Supplied passage:
• • • • •

Hemant Mehta (Friendly Atheist) brings us the personification of this sort of nonsense in the form of evangelical Christian pastor Mark Driscoll. Regardless of whether Driscoll was joking, the fact is that many evangelical fundamentalist Christians do believe this sort of thing. And best of all, we in the U.S. are fairly notorious for electing them to Congress and giving them the task of making policy decisions on our behalf.

I am willing to accept that reasonable people can differ in their vision of an ideal future. Your vision of the sort of world you want for your children and grandchildren may be quite different from mine, and that is fine. What is not fine are those who turn their backs on the future because they do not believe there will be one. Keeping them out of power so they cannot implement their destructive policies may just be the closest thing we in the reality-based community have to a "sacred" duty in the sense that it ought to transcend politics. After all, it is our future that is at stake.

• • • • •

Records from a data collection:
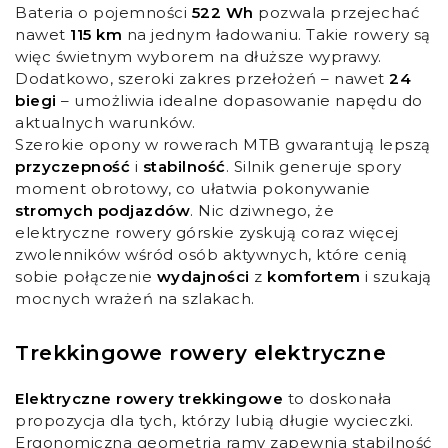
Bateria o pojemności
522 Wh
pozwala przejechać
nawet
115 km
na jednym ładowaniu. Takie rowery są
więc świetnym wyborem na dłuższe wyprawy.
Dodatkowo, szeroki zakres przełożeń – nawet
24
biegi
– umożliwia idealne dopasowanie napędu do
aktualnych warunków.
Szerokie opony w rowerach MTB gwarantują lepszą
przyczepność
i
stabilność
. Silnik generuje spory
moment obrotowy, co ułatwia pokonywanie
stromych podjazdów
. Nic dziwnego, że
elektryczne rowery górskie zyskują coraz więcej
zwolenników wśród osób aktywnych, które cenią
sobie połączenie
wydajności
z
komfortem
i szukają
mocnych wrażeń na szlakach.
Trekkingowe rowery elektryczne
Elektryczne rowery trekkingowe
to doskonała
propozycja dla tych, którzy lubią długie wycieczki.
Ergonomiczna geometria ramy zapewnia stabilność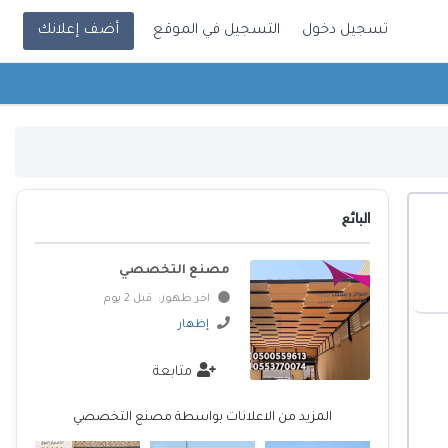
تسجيل دخول
التسجيل في الموقع
أضف إعلانك
البائع
مصنع التخصصي
اخر ظهور: قبل 2 يوم
إظهار
متابعة
المزيد من الاعلانات بواسطة مصنع التخصصي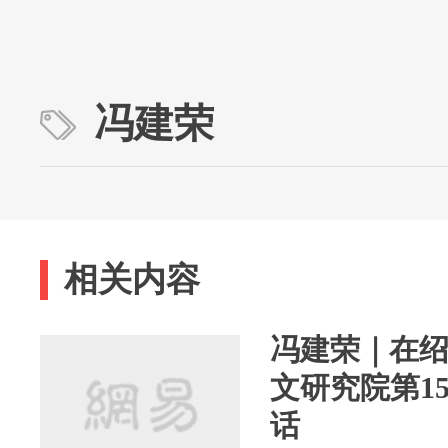
冯建荣
相关内容
冯建荣｜在
文研究院第1
话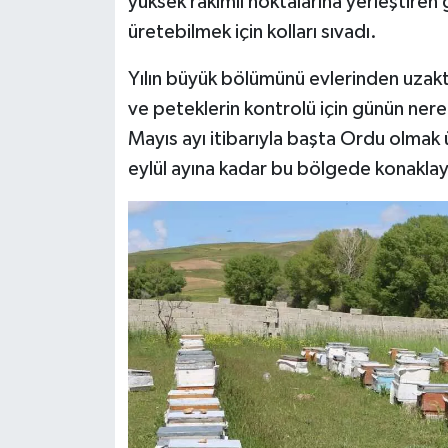
yüksek rakımlı noktalarına yerleştiren ge
üretebilmek için kolları sıvadı.
Yılın büyük bölümünü evlerinden uzakta,
ve peteklerin kontrolü için günün nere
Mayıs ayı itibarıyla başta Ordu olmak ü
eylül ayına kadar bu bölgede konaklay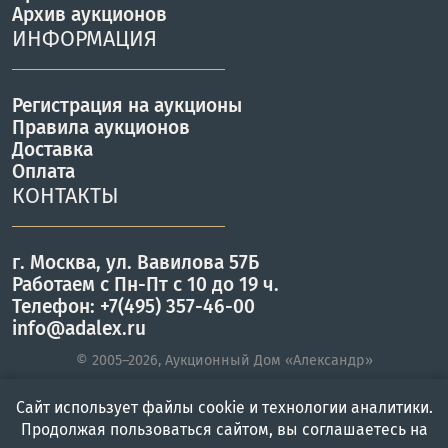
Архив аукционов
ИНФОРМАЦИЯ
Регистрация на аукционы
Правила аукционов
Доставка
Оплата
КОНТАКТЫ
г. Москва, ул. Вавилова 57Б
Работаем с Пн-Пт с 10 до 19 ч.
Телефон: +7(495) 357-46-00
info@adalex.ru
© 2005–2026, Аукционный Дом «Александр»
Сайт использует файлы cookie и технологии аналитики.
Продолжая пользоваться сайтом, вы соглашаетесь на
Главная
Войти
Меню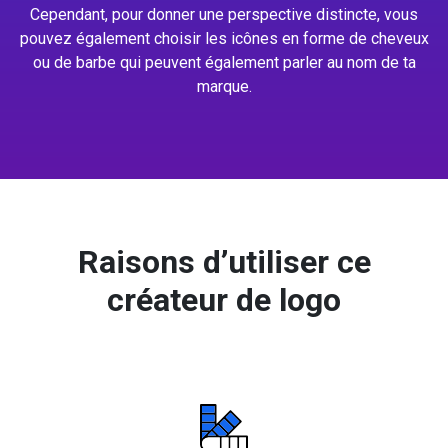
Cependant, pour donner une perspective distincte, vous
pouvez également choisir les icônes en forme de cheveux
ou de barbe qui peuvent également parler au nom de ta
marque.
Raisons d’utiliser ce
créateur de logo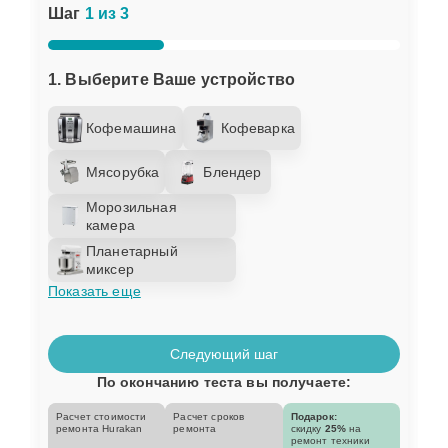
Шаг
1 из 3
1. Выберите Ваше устройство
Кофемашина
Кофеварка
Мясорубка
Блендер
Морозильная
камера
Планетарный
миксер
Показать еще
Следующий шаг
По окончанию теста вы получаете:
Расчет стоимости
Расчет сроков
Подарок:
ремонта Hurakan
ремонта
скидку
25%
на
ремонт техники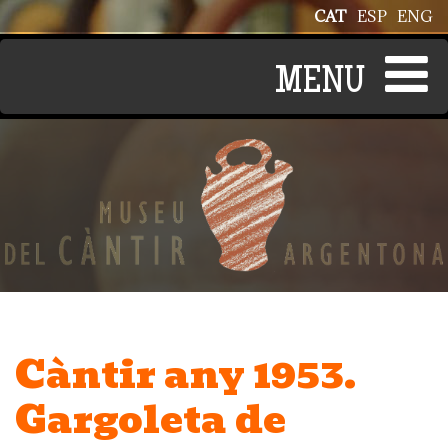
Vés al contingut
CAT
ESP
ENG
Càntir any 1953.
Gargoleta de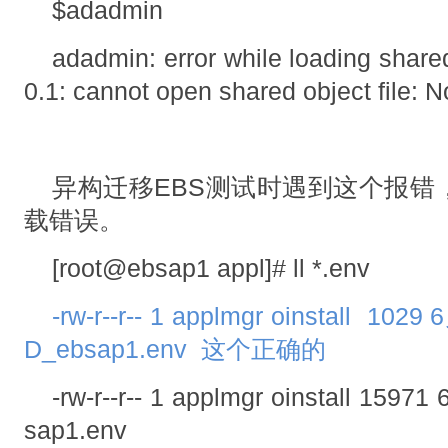
$adadmin
adadmin: error while loading shared 
0.1: cannot open shared object file: N
异构迁移EBS测试时遇到这个报错
载错误。
[root@ebsap1 appl]# ll *.env
-rw-r--r-- 1 applmgr oinstall 10
D_ebsap1.env 这个正确的
-rw-r--r-- 1 applmgr oinstall 15
sap1.env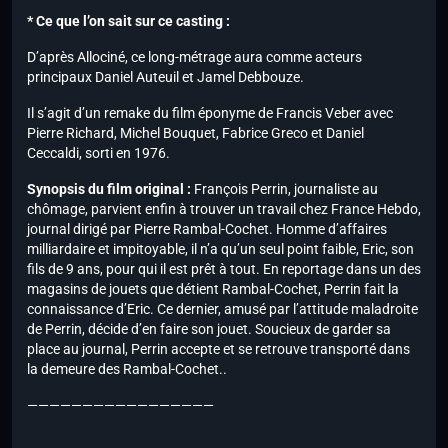
* Ce que l’on sait sur ce casting :
D’après Allociné, ce long-métrage aura comme acteurs
principaux Daniel Auteuil et Jamel Debbouze.
Il s’agit d’un remake du film éponyme de Francis Veber avec
Pierre Richard, Michel Bouquet, Fabrice Greco et Daniel
Ceccaldi, sorti en 1976.
Synopsis du film original :
François Perrin, journaliste au
chômage, parvient enfin à trouver un travail chez France Hebdo,
journal dirigé par Pierre Rambal-Cochet. Homme d’affaires
milliardaire et impitoyable, il n’a qu’un seul point faible, Eric, son
fils de 9 ans, pour qui il est prêt à tout. En reportage dans un des
magasins de jouets que détient Rambal-Cochet, Perrin fait la
connaissance d’Eric. Ce dernier, amusé par l’attitude maladroite
de Perrin, décide d’en faire son jouet. Soucieux de garder sa
place au journal, Perrin accepte et se retrouve transporté dans
la demeure des Rambal-Cochet..
—————————————————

• • • • •

Complete the following:
1 – In the commentary on Mark Driscoll, who is credited with bringing Driscoll to the writer's attention?
2 – Quote every sentence in the commentary on Mark Driscoll that contains the word "future".
3 – Write a continuation of the commentary on Mark Driscoll, picking up after its final sentence.

Answers given:
1 – Hemant Mehta (Friendly Atheist).

2 –
- I am willing to accept that reasonable people can differ in their vision of an ideal future.
- What is not fine are those who turn their backs on the future because they do not believe there will be one.
- After all, it is our future that is at stake.

3 –
I have never been one to suggest something like a litmus test for evaluating politicians. I know many on the left use a candidate's position on reproductive freedom as their litmus test and many on the right use a candidate's position on the Second Amendment as theirs. I suppose if I had one it would have to involve the amount of time the candidate thought our world had left before the apocalypse described in whatever "holy" text he or she accepted. I can think of no circumstances under which someone who did not believe we had a future should be placed in charge of it.